(PASSAGE TO READ begins)
It also established a Bureau of Internal Revenue.

“[W]hile the South ultimately obtained only 5 or 6 percent of its funds by actual taxation,” McPherson notes, “the northern government raised 21 percent in this manner.”

Borrowing

With federal government finances on something approaching a firm footing, lenders were more willing to lend to it. “Unlike the Confederacy, which relied on loans for less than two-fifths of its war finances,” McPherson notes, “the Union raised two thirds of its revenues by this means.”

Printing

The federal government’s relative success in financing the war by taxing and borrowing meant that it had less recourse to the printing press.

When the Legal Tender Act of 1862 proposed to issue $150 million of Treasury notes, opponents worried about a repeat of the inflation happening in the Confederacy. “The wit of man has never discovered a means by which paper currency can be kept at par value, except by its speedy, cheap, certain convertibility into gold and silver,” warned Ohio Congressman George Pendleton. If the bill passed, he argued, “prices will be inflated…incomes will depreciate; the savings of the poor will vanish; the hoardings of the widow will melt away; bonds, mortgages, and notes – everything of fixed value – will lose their value.”

This did not happen, at least not to the extent that it did in the Confederacy. The Confederates did not make their notes legal tender, the federal government did, creating a transaction demand absent in the Confederacy. In addition, the increasing success of Union armies on the battlefield reinforced promises of redemption in specie whilst undermining them in the south. The issue of a further $150 million of “greenbacks” in July brought the total roughly into line with the total circulating in the Confederacy. “But,” McPherson notes:

…while the southern price index rose to 686 (February 1861 = 100) by the end of 1862, the northern index then stood at only 114. For the war as a whole the Union experienced inflation of only 80 percent (contrasted with 9,000 percent for the Confederacy), which compares favorably to the 84 percent of World War I (1917-1920) and 70 percent in World War II (1941-1949, including the postwar years after the lifting of wartime price controls).
(PASSAGE TO READ ends)
- _PARTS OF THE EXERCISE_
a. Using the passage on Civil War finance, decide whether each statement agrees with it: (i) the South obtained only 5 or 6 percent of its funds by actual taxation; (ii) the Confederates made their notes legal tender; (iii) for the war as a whole the Union experienced inflation of 80 percent. For each, answer yes or no and quote the words that decide it.
b. Output the section of the passage on Civil War finance starting at "It also established" and ending at "the printing press.".
(DATA EXTRACTS begins)
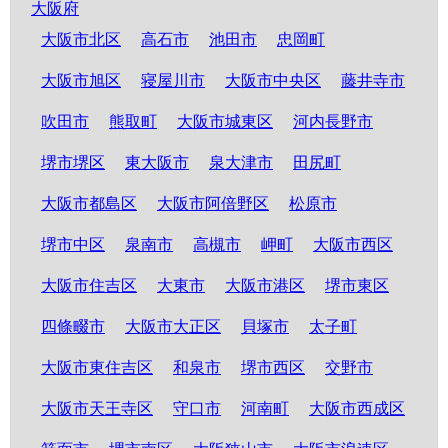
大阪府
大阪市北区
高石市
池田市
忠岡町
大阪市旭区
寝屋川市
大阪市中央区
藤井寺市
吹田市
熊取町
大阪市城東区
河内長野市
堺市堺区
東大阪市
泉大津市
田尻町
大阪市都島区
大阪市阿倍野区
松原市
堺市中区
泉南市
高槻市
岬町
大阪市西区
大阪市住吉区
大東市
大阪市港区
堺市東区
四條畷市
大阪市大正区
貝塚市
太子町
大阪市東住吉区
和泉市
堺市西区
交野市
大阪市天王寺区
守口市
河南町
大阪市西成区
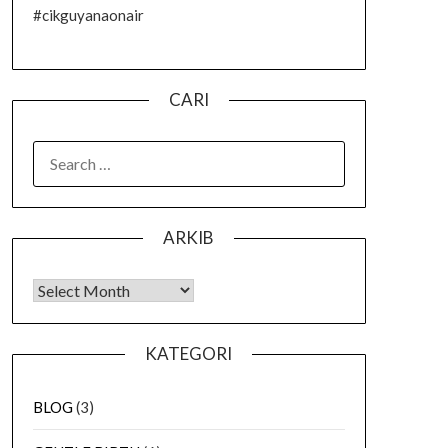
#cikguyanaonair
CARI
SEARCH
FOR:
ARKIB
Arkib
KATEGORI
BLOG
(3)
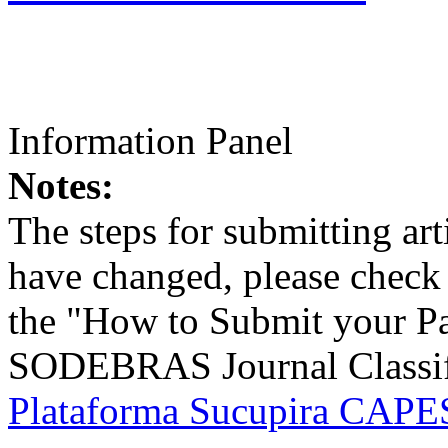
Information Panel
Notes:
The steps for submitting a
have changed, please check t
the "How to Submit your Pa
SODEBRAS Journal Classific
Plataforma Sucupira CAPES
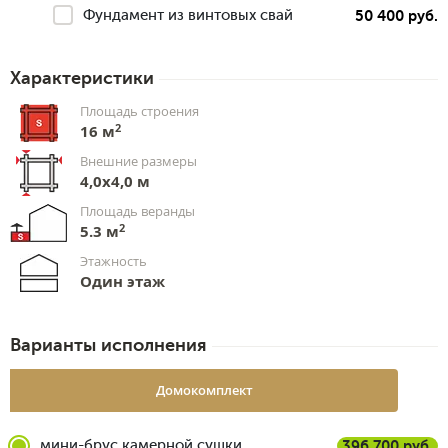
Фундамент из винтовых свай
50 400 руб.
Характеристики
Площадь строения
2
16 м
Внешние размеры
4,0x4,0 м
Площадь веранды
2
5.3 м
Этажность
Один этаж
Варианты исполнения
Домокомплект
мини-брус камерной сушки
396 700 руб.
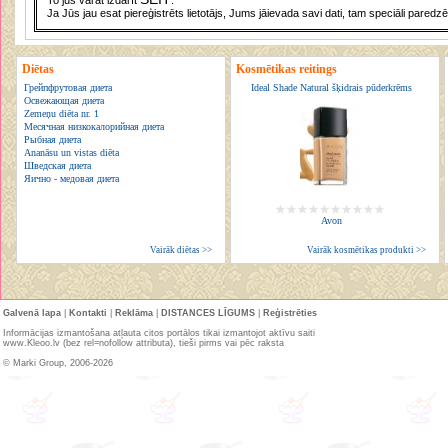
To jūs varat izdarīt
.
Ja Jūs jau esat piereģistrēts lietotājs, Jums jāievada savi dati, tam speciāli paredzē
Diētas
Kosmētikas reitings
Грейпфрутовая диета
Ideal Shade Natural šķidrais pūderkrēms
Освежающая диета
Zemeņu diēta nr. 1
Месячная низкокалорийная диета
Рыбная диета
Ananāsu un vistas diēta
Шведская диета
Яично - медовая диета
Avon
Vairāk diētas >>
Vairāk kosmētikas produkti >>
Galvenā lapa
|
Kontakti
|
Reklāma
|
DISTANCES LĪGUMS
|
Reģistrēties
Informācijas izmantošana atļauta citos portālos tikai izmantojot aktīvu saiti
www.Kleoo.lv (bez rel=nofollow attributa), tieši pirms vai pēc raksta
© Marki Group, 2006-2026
(DATA EXTRACTS ends)
- _TASK ANSWERS_
a.
(i) Yes: "the South ultimately obtained only 5 or 6 percent of its funds by actual taxation"
(ii) No: "The Confederates did not make their notes legal tender"
(iii) Yes: "For the war as a whole the Union experienced inflation of only 80 percent"

b.
It also established a Bureau of Internal Revenue.

“[W]hile the South ultimately obtained only 5 or 6 percent of its funds by actual taxation,” McPherson notes, “the northern government raised 21 percent in this manner.”

Borrowing

With federal government finances on something approaching a firm footing, lenders were more willing to lend to it. “Unlike the Confederacy, which relied on loans for less than two-fifths of its war finances,” McPherson notes, “the Union raised two thirds of its revenues by this means.”

Printing

The federal government’s relative success in financing the war by taxing and borrowing meant that it had less recourse to the printing press.